Interstellar Meteorite Hit Earth In 2014, Harvard Scientists Found Out

Interstellar Meteorite Hit Earth In 2014, Harvard Scientists Found Out

A new study suggests that the first interstellar meteorite that hit our planet was discovered. Back in 2017, scientists detected the first interstellar object, and they named it Oumuamua. Oumuamua is shaped like a cigar and measures 400 meters.

According to Avi Loeb who is the chair of astronomy at Harvard, small interstellar objects should be way more common, and they should even collide with our planet often enough. Loeb and Amir Siraj (who is the lead author of the study) claim that they discovered another interstellar visitor, a meteor.

In order to find it, scientists took a close look at the catalog of meteor events from the Center for Near-Earth Object Studies. The United States government sensors detected the events in the record. The researchers focused on the fastest meteors since they are more likely to come from outside the solar system.
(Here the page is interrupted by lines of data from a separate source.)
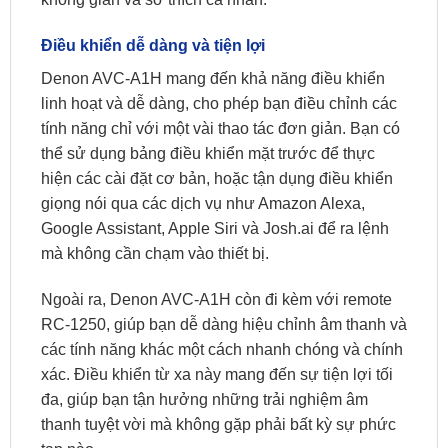
Điều khiển dễ dàng và tiện lợi
Denon AVC-A1H mang đến khả năng điều khiển
linh hoạt và dễ dàng, cho phép bạn điều chỉnh các
tính năng chỉ với một vài thao tác đơn giản. Bạn có
thể sử dụng bảng điều khiển mặt trước để thực
hiện các cài đặt cơ bản, hoặc tận dụng điều khiển
giọng nói qua các dịch vụ như Amazon Alexa,
Google Assistant, Apple Siri và Josh.ai để ra lệnh
mà không cần chạm vào thiết bị.
Ngoài ra, Denon AVC-A1H còn đi kèm với remote
RC-1250, giúp bạn dễ dàng hiệu chỉnh âm thanh và
các tính năng khác một cách nhanh chóng và chính
xác. Điều khiển từ xa này mang đến sự tiện lợi tối
đa, giúp bạn tận hưởng những trải nghiệm âm
thanh tuyệt vời mà không gặp phải bất kỳ sự phức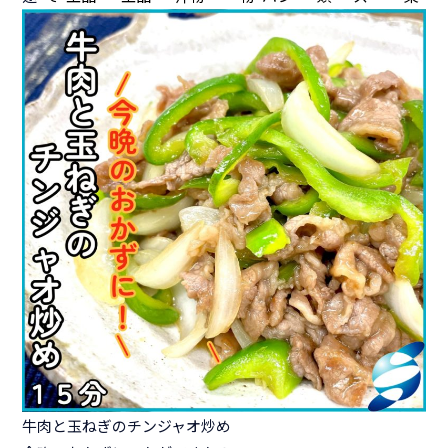
牛肉と玉ねぎのチンジャオ炒め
An interstellar meteorite hit Earth in 2014

Harvard scientists managed to find an interstellar meteorite that is 0.9 meters wide. The object was first detected on January 8th, back in 2014, and it was 18,7 kilometers over a point close to Papua New Guinea’s Manus Island in the South Pacific. Based on its trajectory and speed, scientists believe that the meteor came from outside the solar system. The high speed of the object was of about 216,000 km/h.

“We can use the atmosphere of the Earth as the detector for these meteors, which are too small to see otherwise,” Loeb explained “You can imagine that if these meteors were ejected from the habitable zone of a star, they could help transfer life from one planetary system to another.

Around 30 years of data were analyzed. Researchers also discovered two new meteors that had similar speeds, although their orbit didn’t confirm that they were interstellar. According to the research, an interstellar meteorite hit Earth in 2014.